Python Metric Service
Executes user-defined Python metric code in a sandboxed environment with RestrictedPython. Supports common libraries (pandas, numpy, sklearn, jsonschema) with timeout protection and code size limits.
Trace data, large payloads, and long-term archival. Server-side encryption (SSE-KMS) with versioning for audit trails and lifecycle policies for cost optimization.
The ingestion pipeline is designed for high throughput, low latency, and zero data loss:
Ingestion — the SDK sends traces to the Ingestion Service via OTLP-compatible HTTP or gRPC. The service validates API keys, normalizes incoming events, and publishes to encrypted NATS streams. Receipt is acknowledged immediately to minimize client latency.
Writing and enrichment — the Writer Service pulls events from the CP NATS stream in batches. It enriches events in real time (session linking, metadata inheritance, computed fields) and writes them to ClickHouse. Failed batches are retried with exponential backoff; persistently failing events are sent to a dead letter queue on S3.
Evaluation — the Evaluation Service consumes from the DP NATS stream and executes configured evaluators. Python metrics run in the sandboxed Python Metric Service. LLM-based evaluators route through the LLM Proxy. Scores are published to the CP NATS stream, where the Writer Service persists them to ClickHouse.
HoneyHive uses NATS with JetStream for durable, at-least-once message delivery:
Stream
Subjects
Purpose
events-stream (CP NATS)
events.>
Trace and span events for the Writer Service
notifications-stream (CP NATS)
notifications.>
Alert notifications for the Notification Service
evaluation-stream (DP NATS)
evaluation.>
Evaluation tasks for the Evaluation Service
In production, the Control Plane and Data Plane run separate NATS clusters. The CP NATS cluster uses TLS for external communication. The DP NATS cluster runs internally with no external access.

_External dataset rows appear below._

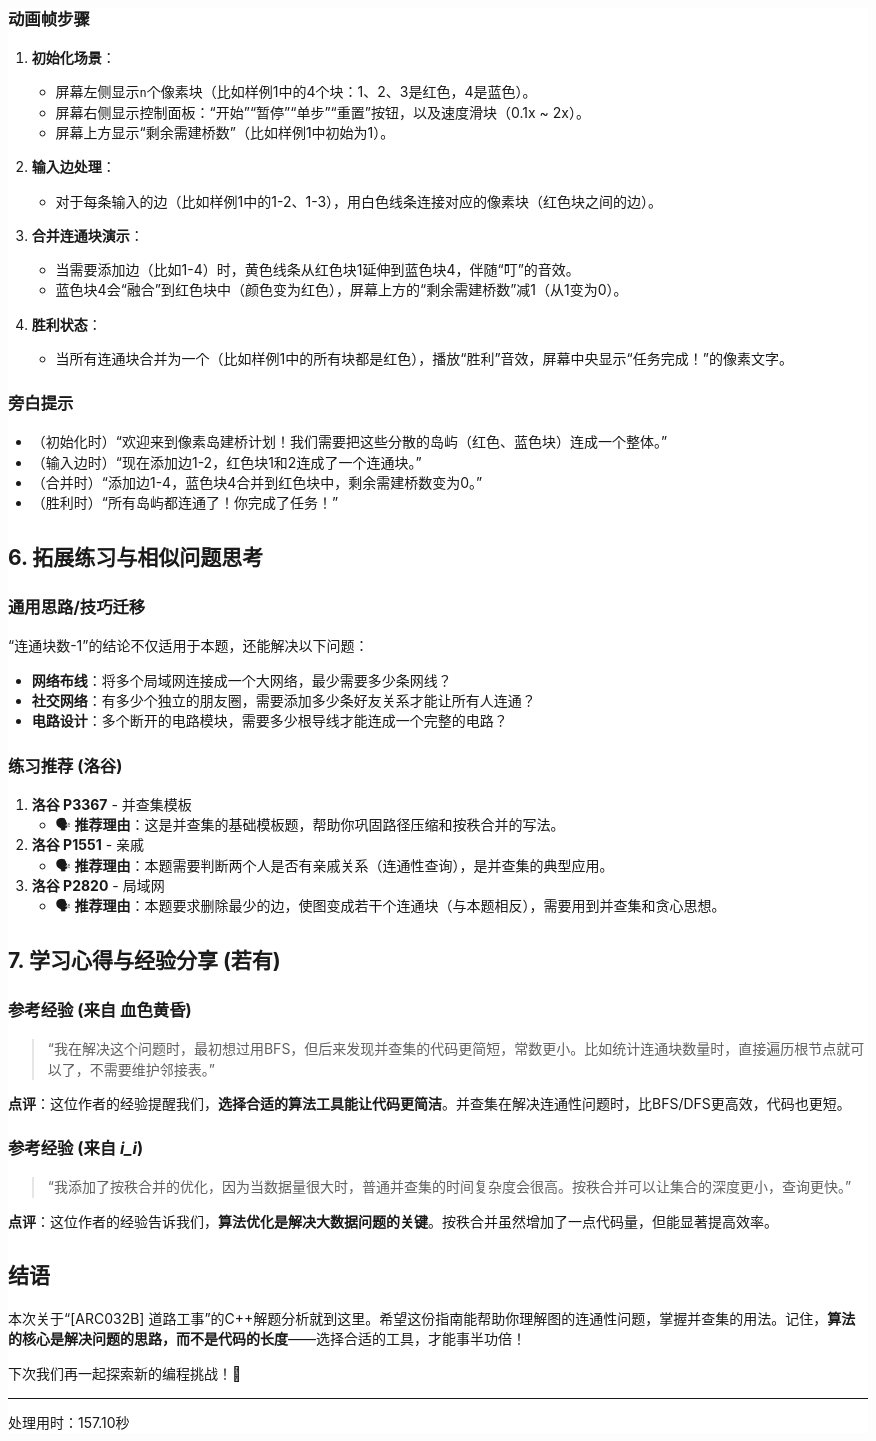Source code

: ### 动画帧步骤  
1. **初始化场景**：  
   - 屏幕左侧显示`n`个像素块（比如样例1中的4个块：1、2、3是红色，4是蓝色）。  
   - 屏幕右侧显示控制面板：“开始”“暂停”“单步”“重置”按钮，以及速度滑块（0.1x ~ 2x）。  
   - 屏幕上方显示“剩余需建桥数”（比如样例1中初始为1）。  

2. **输入边处理**：  
   - 对于每条输入的边（比如样例1中的1-2、1-3），用白色线条连接对应的像素块（红色块之间的边）。  

3. **合并连通块演示**：  
   - 当需要添加边（比如1-4）时，黄色线条从红色块1延伸到蓝色块4，伴随“叮”的音效。  
   - 蓝色块4会“融合”到红色块中（颜色变为红色），屏幕上方的“剩余需建桥数”减1（从1变为0）。  

4. **胜利状态**：  
   - 当所有连通块合并为一个（比如样例1中的所有块都是红色），播放“胜利”音效，屏幕中央显示“任务完成！”的像素文字。  

### 旁白提示  
- （初始化时）“欢迎来到像素岛建桥计划！我们需要把这些分散的岛屿（红色、蓝色块）连成一个整体。”  
- （输入边时）“现在添加边1-2，红色块1和2连成了一个连通块。”  
- （合并时）“添加边1-4，蓝色块4合并到红色块中，剩余需建桥数变为0。”  
- （胜利时）“所有岛屿都连通了！你完成了任务！”  


## 6. 拓展练习与相似问题思考

### 通用思路/技巧迁移  
“连通块数-1”的结论不仅适用于本题，还能解决以下问题：  
- **网络布线**：将多个局域网连接成一个大网络，最少需要多少条网线？  
- **社交网络**：有多少个独立的朋友圈，需要添加多少条好友关系才能让所有人连通？  
- **电路设计**：多个断开的电路模块，需要多少根导线才能连成一个完整的电路？  

### 练习推荐 (洛谷)  
1. **洛谷 P3367** - 并查集模板  
   * 🗣️ **推荐理由**：这是并查集的基础模板题，帮助你巩固路径压缩和按秩合并的写法。  
2. **洛谷 P1551** - 亲戚  
   * 🗣️ **推荐理由**：本题需要判断两个人是否有亲戚关系（连通性查询），是并查集的典型应用。  
3. **洛谷 P2820** - 局域网  
   * 🗣️ **推荐理由**：本题要求删除最少的边，使图变成若干个连通块（与本题相反），需要用到并查集和贪心思想。  


## 7. 学习心得与经验分享 (若有)

### 参考经验 (来自 血色黄昏)  
> “我在解决这个问题时，最初想过用BFS，但后来发现并查集的代码更简短，常数更小。比如统计连通块数量时，直接遍历根节点就可以了，不需要维护邻接表。”  

**点评**：这位作者的经验提醒我们，**选择合适的算法工具能让代码更简洁**。并查集在解决连通性问题时，比BFS/DFS更高效，代码也更短。  

### 参考经验 (来自 _i_i_)  
> “我添加了按秩合并的优化，因为当数据量很大时，普通并查集的时间复杂度会很高。按秩合并可以让集合的深度更小，查询更快。”  

**点评**：这位作者的经验告诉我们，**算法优化是解决大数据问题的关键**。按秩合并虽然增加了一点代码量，但能显著提高效率。  


## 结语  
本次关于“[ARC032B] 道路工事”的C++解题分析就到这里。希望这份指南能帮助你理解图的连通性问题，掌握并查集的用法。记住，**算法的核心是解决问题的思路，而不是代码的长度**——选择合适的工具，才能事半功倍！  

下次我们再一起探索新的编程挑战！💪

---
处理用时：157.10秒

[problemUrl]: https://atcoder.jp/contests/arc032/tasks/arc032_2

Organizations requiring complete infrastructure control
Moving from Multi-Tenant SaaS to Dedicated Cloud or Self-Hosted increases physical isolation without changing how you use the platform — your SDK integration, dashboards, and workflows stay the same.
For Dedicated Cloud and Self-Hosted customers, HoneyHive supports private connectivity via AWS PrivateLink and VPC Peering so trace data never traverses the public internet.